● Yapılacak İşlemler
1) Alıntılanan metne göre 72 Baronun imzasıyla yayınlanan bildiri hangi tarihte yayınlandı?
2) Alıntılanan metinden bir bölümü olduğu gibi kopyalayın: "Av. Nusret Senem: Barolarımızı" sözcüklerinin geçtiği yerden başlayın ve "Partisi’nden yanıt geldi." sözcüklerinden sonra durun.

Av. Nusret Senem: Barolarımızı ABD'nin fitnelerine alet edemezsiniz

72 Baronun imzasıyla yayınlanan “Çin Hükümetinin Uygur Türklerine Yaptığı Zulmü Şiddetle Kınıyoruz” başlıklı bildirisine yanıt

Tarih:

15 Mayıs 2021 tarihinde 72 Baronun imzasıyla yayınlanan “Çin Hükümetinin Uygur Türklerine Yaptığı Zulmü Şiddetle Kınıyoruz” başlıklı bildirisine Vatan Partisi’nden yanıt geldi.

 

Vatan Partisi adına açıklama yapan Vatan Partisi Genel Başkan Yardımcısı Av. Nusret Senem, “Bildiri, Türkiye’yi yalnızlaştırmak, Çin ve Asya ülkeleriyle arasını açmak adına Atlantik cephesinin hazırladığı bir fitne bombasıdır. “Uygur zulmü” Ermeni Soykırımı yalanının parçasıdır.” ifadelerini kullandı.

 

Senem, avukatlara çağrıda bulunarak, “TBMM’de CHP, İYİ Parti ve HDP işbirliği ile Çin Halk Cumhuriyetini kınama kararı alamayanlar, Çin’i kınama çabaları TBMM’de reddedilen Biden tayfası şimdi de etkili oldukları İl Barolarını Türkiye-Çin işbirliğini bozma provokasyonuna alet etmişlerdir. Bu yıl ve önümüzdeki yıl Baroların seçim dönemidir.  Türkiye düşmanlarına yarayan açıklamalarıyla, Türkiye ve Çin dostluğunu ve iş birliğini sabote etme girişimleriyle, gerçek kimliklerini de ortaya koyanları Barolarımızın başında görmek istemiyoruz.” dedi.

(Anahtar nokta koordinat verileri)
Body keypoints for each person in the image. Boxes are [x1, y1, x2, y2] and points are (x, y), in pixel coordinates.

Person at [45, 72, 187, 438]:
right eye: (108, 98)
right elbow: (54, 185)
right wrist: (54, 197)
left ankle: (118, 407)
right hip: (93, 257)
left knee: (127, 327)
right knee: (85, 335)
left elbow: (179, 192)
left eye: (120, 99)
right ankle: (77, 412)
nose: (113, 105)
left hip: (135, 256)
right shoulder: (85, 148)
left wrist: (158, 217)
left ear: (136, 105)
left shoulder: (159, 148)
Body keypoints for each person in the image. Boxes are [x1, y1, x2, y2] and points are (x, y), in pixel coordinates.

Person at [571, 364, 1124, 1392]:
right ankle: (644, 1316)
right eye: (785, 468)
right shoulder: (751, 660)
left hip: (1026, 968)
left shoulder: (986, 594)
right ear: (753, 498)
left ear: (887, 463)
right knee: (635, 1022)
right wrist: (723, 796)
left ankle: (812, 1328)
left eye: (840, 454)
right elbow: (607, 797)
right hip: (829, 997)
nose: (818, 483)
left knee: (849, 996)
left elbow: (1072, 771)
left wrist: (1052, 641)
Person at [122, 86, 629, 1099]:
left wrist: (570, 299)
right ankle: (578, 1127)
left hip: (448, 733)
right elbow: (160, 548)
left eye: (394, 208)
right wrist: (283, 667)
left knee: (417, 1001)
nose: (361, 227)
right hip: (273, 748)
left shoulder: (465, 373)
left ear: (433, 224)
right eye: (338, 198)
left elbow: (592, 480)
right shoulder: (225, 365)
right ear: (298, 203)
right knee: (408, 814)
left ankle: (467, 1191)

...

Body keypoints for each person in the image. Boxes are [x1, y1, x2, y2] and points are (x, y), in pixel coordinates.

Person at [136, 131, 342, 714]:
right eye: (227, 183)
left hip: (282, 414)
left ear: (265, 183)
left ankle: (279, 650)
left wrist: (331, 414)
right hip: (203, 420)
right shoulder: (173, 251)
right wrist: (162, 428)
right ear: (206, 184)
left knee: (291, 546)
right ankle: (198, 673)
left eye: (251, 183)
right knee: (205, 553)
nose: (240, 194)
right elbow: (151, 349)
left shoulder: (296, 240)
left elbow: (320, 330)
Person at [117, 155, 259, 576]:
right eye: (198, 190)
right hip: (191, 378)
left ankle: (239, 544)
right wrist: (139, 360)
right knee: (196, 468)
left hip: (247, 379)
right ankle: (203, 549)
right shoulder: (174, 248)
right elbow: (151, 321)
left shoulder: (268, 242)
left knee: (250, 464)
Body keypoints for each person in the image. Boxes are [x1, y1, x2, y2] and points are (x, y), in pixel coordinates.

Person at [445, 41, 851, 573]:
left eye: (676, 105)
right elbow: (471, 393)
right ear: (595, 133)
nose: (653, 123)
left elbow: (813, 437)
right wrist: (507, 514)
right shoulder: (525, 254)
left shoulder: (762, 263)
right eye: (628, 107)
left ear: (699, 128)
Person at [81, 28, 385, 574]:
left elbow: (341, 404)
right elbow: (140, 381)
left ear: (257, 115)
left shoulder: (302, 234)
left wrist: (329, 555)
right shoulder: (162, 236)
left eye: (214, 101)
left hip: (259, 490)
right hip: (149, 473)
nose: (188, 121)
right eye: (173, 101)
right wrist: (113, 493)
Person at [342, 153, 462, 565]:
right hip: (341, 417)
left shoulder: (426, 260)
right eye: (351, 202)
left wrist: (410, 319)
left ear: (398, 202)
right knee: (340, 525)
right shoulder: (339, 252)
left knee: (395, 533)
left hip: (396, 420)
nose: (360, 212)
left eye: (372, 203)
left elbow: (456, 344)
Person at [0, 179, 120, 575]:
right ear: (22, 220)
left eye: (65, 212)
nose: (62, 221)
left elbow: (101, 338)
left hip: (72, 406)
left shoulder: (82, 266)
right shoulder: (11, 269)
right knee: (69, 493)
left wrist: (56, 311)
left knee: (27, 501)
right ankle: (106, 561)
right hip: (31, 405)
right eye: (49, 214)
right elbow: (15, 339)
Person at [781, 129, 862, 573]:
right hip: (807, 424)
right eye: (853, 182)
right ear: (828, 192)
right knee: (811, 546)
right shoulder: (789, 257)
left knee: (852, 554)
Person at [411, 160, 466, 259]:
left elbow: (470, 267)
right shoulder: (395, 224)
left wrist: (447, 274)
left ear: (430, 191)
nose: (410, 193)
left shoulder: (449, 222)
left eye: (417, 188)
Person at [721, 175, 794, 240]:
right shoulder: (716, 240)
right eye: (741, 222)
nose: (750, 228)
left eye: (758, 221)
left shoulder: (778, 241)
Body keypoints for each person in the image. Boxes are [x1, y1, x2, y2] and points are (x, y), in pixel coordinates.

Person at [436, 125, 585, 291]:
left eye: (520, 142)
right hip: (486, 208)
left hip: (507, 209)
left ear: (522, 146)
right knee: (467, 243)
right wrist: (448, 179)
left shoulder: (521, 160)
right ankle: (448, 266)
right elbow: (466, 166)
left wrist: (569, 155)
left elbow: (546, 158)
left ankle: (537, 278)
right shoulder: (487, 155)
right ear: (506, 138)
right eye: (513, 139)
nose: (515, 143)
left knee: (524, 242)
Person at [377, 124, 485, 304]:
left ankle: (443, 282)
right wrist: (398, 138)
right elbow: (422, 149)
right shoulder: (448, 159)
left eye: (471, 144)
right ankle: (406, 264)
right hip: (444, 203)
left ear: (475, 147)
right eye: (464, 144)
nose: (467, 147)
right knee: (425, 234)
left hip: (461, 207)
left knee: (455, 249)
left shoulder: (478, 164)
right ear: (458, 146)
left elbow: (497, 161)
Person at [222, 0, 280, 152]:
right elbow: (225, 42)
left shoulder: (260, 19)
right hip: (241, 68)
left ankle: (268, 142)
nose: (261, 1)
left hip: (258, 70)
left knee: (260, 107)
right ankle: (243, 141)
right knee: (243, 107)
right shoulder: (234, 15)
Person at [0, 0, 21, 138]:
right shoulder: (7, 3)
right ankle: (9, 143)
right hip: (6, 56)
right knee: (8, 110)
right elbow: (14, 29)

● Alıştırma Çözümleri
1) 15 Mayıs 2021

2)
Av. Nusret Senem: Barolarımızı ABD'nin fitnelerine alet edemezsiniz

72 Baronun imzasıyla yayınlanan “Çin Hükümetinin Uygur Türklerine Yaptığı Zulmü Şiddetle Kınıyoruz” başlıklı bildirisine yanıt

Tarih:

15 Mayıs 2021 tarihinde 72 Baronun imzasıyla yayınlanan “Çin Hükümetinin Uygur Türklerine Yaptığı Zulmü Şiddetle Kınıyoruz” başlıklı bildirisine Vatan Partisi’nden yanıt geldi.